23 Dollis Avenue (1998) Limited v Nikan Vejdani, Nahideh Echraghi [2016] UKUT 0365

The Upper Tribunal (“UT”) has confirmed that the statutory consultation requirements (section 20 of the Landlord and Tenant Act 1985 (“1985 Act”) and The Service Charges (Consultations Requirements) (England) Regulations 2003 (“2003 Regulations”)) do not need to be satisfied where the landlord requires monies on account for future works.

Not unusually, the leases in question allowed the landlord, Dollis Avenue, to demand sums in advance on account of the service charge, such sums to be fair and reasonable interim payment.

The 1985 Act and 2003 Regulations require landlords to consult with residential leaseholders before carrying out works above a certain value or entering into any long term agreement for the provision of services. Where consultation requirements have not been complied with they place a £250 limit on the landlord’s recovery of service charge. Further the 1985 Act requires service charge payable in advance to be reasonable.

The landlords (whose directors were two of the four tenants of the premises, with the respondents, Vejdani and Echraghi) identified that works were required to the property and attempted to carry out the consultation exercise. Once a contractor had been identified it sent a demand to the tenants for service charge sums on account reflecting the contractor’s estimate. The contractor had not, however, yet been awarded the contract.

The First Tier Tribunal (“FTT”) found that issues with the tender exercise invalidated the consultation exercise and therefore the £250 limit applied to the on account demand. The FTT further found that the demand for monies was unreasonable and any such estimated demand for service charge was premature until a proper tender exercise had been carried out.

The UT disagreed. The £250 limit only applied to claims where work had been carried out and there was non-compliance with the 2003 Regulations. In this case the work had not been carried out. The UT therefore dealt with the matter afresh, considering only the requirement for service charge payable in advance to be reasonable – both in the decision to charge and the amount.

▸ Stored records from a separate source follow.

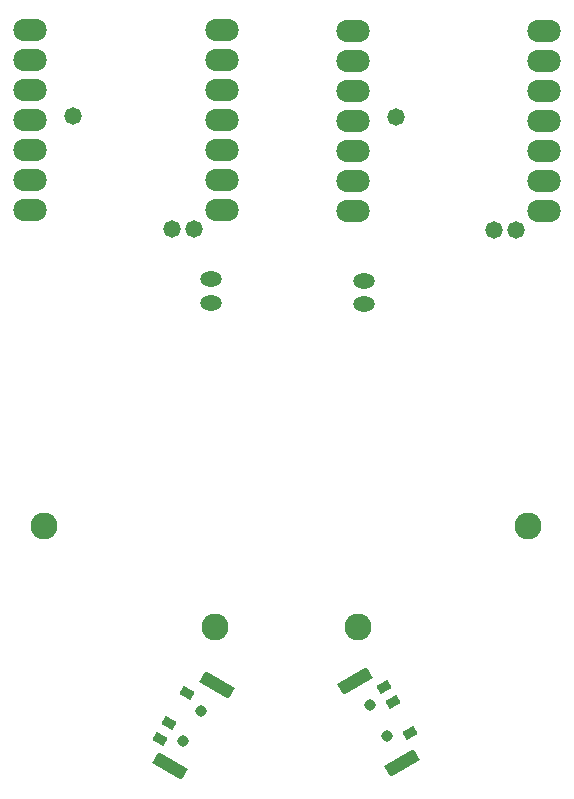
<source format=gbr>
%TF.GenerationSoftware,KiCad,Pcbnew,8.0.7*%
%TF.CreationDate,2025-01-01T00:44:28+01:00*%
%TF.ProjectId,corne-xiao,636f726e-652d-4786-9961-6f2e6b696361,1.1*%
%TF.SameCoordinates,Original*%
%TF.FileFunction,Soldermask,Bot*%
%TF.FilePolarity,Negative*%
%FSLAX46Y46*%
G04 Gerber Fmt 4.6, Leading zero omitted, Abs format (unit mm)*
G04 Created by KiCad (PCBNEW 8.0.7) date 2025-01-01 00:44:28*
%MOMM*%
%LPD*%
G01*
G04 APERTURE LIST*
G04 Aperture macros list*
%AMRoundRect*
0 Rectangle with rounded corners*
0 $1 Rounding radius*
0 $2 $3 $4 $5 $6 $7 $8 $9 X,Y pos of 4 corners*
0 Add a 4 corners polygon primitive as box body*
4,1,4,$2,$3,$4,$5,$6,$7,$8,$9,$2,$3,0*
0 Add four circle primitives for the rounded corners*
1,1,$1+$1,$2,$3*
1,1,$1+$1,$4,$5*
1,1,$1+$1,$6,$7*
1,1,$1+$1,$8,$9*
0 Add four rect primitives between the rounded corners*
20,1,$1+$1,$2,$3,$4,$5,0*
20,1,$1+$1,$4,$5,$6,$7,0*
20,1,$1+$1,$6,$7,$8,$9,0*
20,1,$1+$1,$8,$9,$2,$3,0*%
G04 Aperture macros list end*
%ADD10O,2.826000X1.876000*%
%ADD11C,1.473000*%
%ADD12C,0.976000*%
%ADD13RoundRect,0.038000X0.258013X-0.553109X0.608013X0.053109X-0.258013X0.553109X-0.608013X-0.053109X0*%
%ADD14RoundRect,0.038000X1.462436X-0.266987X-0.962436X1.133013X-1.462436X0.266987X0.962436X-1.133013X0*%
%ADD15C,2.276000*%
%ADD16O,1.826000X1.276000*%
%ADD17RoundRect,0.038000X-0.608013X0.053109X-0.258013X-0.553109X0.608013X-0.053109X0.258013X0.553109X0*%
%ADD18RoundRect,0.038000X-0.962436X-1.133013X1.462436X0.266987X0.962436X1.133013X-1.462436X-0.266987X0*%
G04 APERTURE END LIST*
D10*
%TO.C,U1*%
X-38875200Y62673000D03*
X-38875200Y60133000D03*
X-38875200Y57593000D03*
X-38875200Y55053000D03*
X-38875200Y52513000D03*
X-38875200Y49973000D03*
X-38875200Y47433000D03*
X-22685200Y47433000D03*
X-22685200Y49973000D03*
X-22685200Y52513000D03*
X-22685200Y55053000D03*
X-22685200Y57593000D03*
X-22685200Y60133000D03*
X-22685200Y62673000D03*
D11*
X-35225200Y55370000D03*
X-26919400Y45807400D03*
X-25014400Y45807400D03*
%TD*%
D10*
%TO.C,U2*%
X-11580200Y62593000D03*
X-11580200Y60053000D03*
X-11580200Y57513000D03*
X-11580200Y54973000D03*
X-11580200Y52433000D03*
X-11580200Y49893000D03*
X-11580200Y47353000D03*
X4609800Y47353000D03*
X4609800Y49893000D03*
X4609800Y52433000D03*
X4609800Y54973000D03*
X4609800Y57513000D03*
X4609800Y60053000D03*
X4609800Y62593000D03*
D11*
X-7930200Y55290000D03*
X375600Y45727400D03*
X2280600Y45727400D03*
%TD*%
D12*
%TO.C,PSW1*%
X-24408634Y4971633D03*
X-25951936Y2398557D03*
D13*
X-25635781Y6546152D03*
X-27135781Y3948076D03*
X-27885781Y2649038D03*
D14*
X-27040333Y313397D03*
X-23065333Y7198299D03*
%TD*%
D15*
%TO.C,H7*%
X-23250600Y12105000D03*
%TD*%
%TO.C,H13*%
X3298400Y20616000D03*
%TD*%
D16*
%TO.C,B2*%
X-10604500Y39410000D03*
X-10604500Y41410000D03*
%TD*%
%TO.C,B1*%
X-23614500Y41550000D03*
X-23614500Y39550000D03*
%TD*%
D15*
%TO.C,H14*%
X-11133600Y12095000D03*
%TD*%
D12*
%TO.C,PSW2*%
X-8670366Y2878367D03*
X-10127064Y5501443D03*
D17*
X-6693219Y3153848D03*
X-8193219Y5751924D03*
X-8943219Y7050962D03*
D18*
X-11388667Y7486603D03*
X-7413667Y601701D03*
%TD*%
D15*
%TO.C,H6*%
X-37682600Y20626000D03*
%TD*%
M02*

</source>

Relevant to the UT’s decision as to the reasonableness of the decision and amount demanded was the fact that the works in question needed to be done, the landlord had tried to comply with the consultation procedure and the lack of engagement on the part of the tenants with the process. The decision to charge was reasonable but the sums demanded was not as the estimate on which the demand was based included sums for works which were not originally proposed. The sums were reduced from £10,200 to £7,810 per tenant.

Key points

- Whilst there is no need to fulfil the consultation requirements in order to collect sums in excess of £250 for future works those requirements will need to be satisfied at some point before the works are carried out. At that point the landlord will still be open to challenge if not carried out correctly.

- The issue with the tender process in this matter stemmed from the fact that the landlords had not provided adequate specifications to the contractors and as such like for like tenders had not been received. A reminder therefore to landlords to ensure that the process is not undermined by similar failures to specify the works and also to ensure that the estimates only cover the works intended to be carried out.